Wat gebeurt er na verzending van de mededeling van de 1ste effectieve werkloosheidsdag?

Van elke elektronische mededeling ontvangt u een ontvangstbericht met vermelding van een uniek nummer en de inhoud van de mededeling. U heeft de mogelijkheid om de elektronische mededelingen te consulteren (via de portaalsite van de sociale zekerheid of via batch, afhankelijk van de manier van communicatie die u heeft gebruikt).

Het bevoegde werkloosheidsbureau verifieert of de mededeling conform is aan de reglementering (bv. of een voorafgaande mededeling is verstuurd en of de termijn voor de mededeling van de 1ste effectieve dag werd nageleefd …).

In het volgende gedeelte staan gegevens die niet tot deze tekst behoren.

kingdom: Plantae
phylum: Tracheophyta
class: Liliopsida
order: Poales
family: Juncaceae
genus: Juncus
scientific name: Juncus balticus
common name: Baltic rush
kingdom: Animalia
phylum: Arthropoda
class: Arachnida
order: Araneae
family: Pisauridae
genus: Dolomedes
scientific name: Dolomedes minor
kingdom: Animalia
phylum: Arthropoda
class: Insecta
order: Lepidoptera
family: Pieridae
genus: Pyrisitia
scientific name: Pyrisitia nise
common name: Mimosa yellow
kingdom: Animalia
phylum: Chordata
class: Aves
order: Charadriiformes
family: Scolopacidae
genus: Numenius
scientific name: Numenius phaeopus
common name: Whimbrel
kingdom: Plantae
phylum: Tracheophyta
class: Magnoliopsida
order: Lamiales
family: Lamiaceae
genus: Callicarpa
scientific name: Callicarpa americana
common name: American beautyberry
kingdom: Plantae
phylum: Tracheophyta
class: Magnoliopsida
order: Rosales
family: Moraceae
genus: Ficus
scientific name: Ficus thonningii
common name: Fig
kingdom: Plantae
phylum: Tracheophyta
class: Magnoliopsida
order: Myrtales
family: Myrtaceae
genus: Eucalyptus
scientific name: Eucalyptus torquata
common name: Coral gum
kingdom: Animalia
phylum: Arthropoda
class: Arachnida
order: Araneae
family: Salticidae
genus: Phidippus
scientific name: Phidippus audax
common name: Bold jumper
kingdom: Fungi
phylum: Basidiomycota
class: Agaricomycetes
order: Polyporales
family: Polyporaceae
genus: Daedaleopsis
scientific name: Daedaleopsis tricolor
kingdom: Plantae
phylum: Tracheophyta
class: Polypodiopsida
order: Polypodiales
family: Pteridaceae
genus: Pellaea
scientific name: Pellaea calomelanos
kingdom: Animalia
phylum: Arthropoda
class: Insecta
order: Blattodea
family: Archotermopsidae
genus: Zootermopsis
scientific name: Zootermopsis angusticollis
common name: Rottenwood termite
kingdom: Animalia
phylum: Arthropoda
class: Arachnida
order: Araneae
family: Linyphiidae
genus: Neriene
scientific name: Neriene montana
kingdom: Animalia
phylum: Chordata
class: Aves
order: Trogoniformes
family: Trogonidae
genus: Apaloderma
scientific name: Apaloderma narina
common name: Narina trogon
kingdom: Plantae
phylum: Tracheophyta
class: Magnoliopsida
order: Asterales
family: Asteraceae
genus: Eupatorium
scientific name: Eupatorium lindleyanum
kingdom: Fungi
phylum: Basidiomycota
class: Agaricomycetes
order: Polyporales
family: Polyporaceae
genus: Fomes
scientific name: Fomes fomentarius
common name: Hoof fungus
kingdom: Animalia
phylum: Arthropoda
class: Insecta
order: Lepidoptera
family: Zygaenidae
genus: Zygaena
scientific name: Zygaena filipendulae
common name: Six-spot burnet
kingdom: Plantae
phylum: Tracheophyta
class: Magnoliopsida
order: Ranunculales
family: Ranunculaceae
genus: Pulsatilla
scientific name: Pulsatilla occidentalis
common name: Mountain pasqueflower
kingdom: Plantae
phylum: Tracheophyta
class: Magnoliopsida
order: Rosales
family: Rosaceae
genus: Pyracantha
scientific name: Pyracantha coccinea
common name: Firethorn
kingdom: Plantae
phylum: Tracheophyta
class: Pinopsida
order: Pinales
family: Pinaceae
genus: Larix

  •  Als de mededeling reglementair in orde is, wordt de inhoud ervan ingebracht in een databank die ter beschikking staat van de uitbetalingsinstellingen (HVW, ACLVB, ACV, ABVV). Zij raadplegen die gegevens met het oog op het correct uitbetalen van uitkeringen aan de tijdelijk werklozen;
  • Als de mededeling reglementair niet in orde is, wordt u daarvan op de hoogte gebracht door het werkloosheidsbureau zodat u uw situatie zo snel mogelijk kunt regulariseren.

Maandelijkse aangifte van de uren tijdelijke werkloosheid of uren schorsing bedienden – ASR scenario 5

Wanneer moet u een ASR scenario 5 versturen?

Op het einde van de maand verricht u een elektronische aangifte via de portaalsite van de sociale zekerheid (www.sociale.zekerheid.be > onderneming > sociale risico's > ASR "werkloosheid" > scenario 5  ‘Maandelijkse aangifte van de uren tijdelijke werkloosheid of uren schorsing bedienden’) en overhandigt u een kopie van de elektronische aangifte aan de bediende.

Voor uitzendkrachten moet de ASR altijd verricht worden door het uitzendkantoor, met vermelding van uw KBO-nummer.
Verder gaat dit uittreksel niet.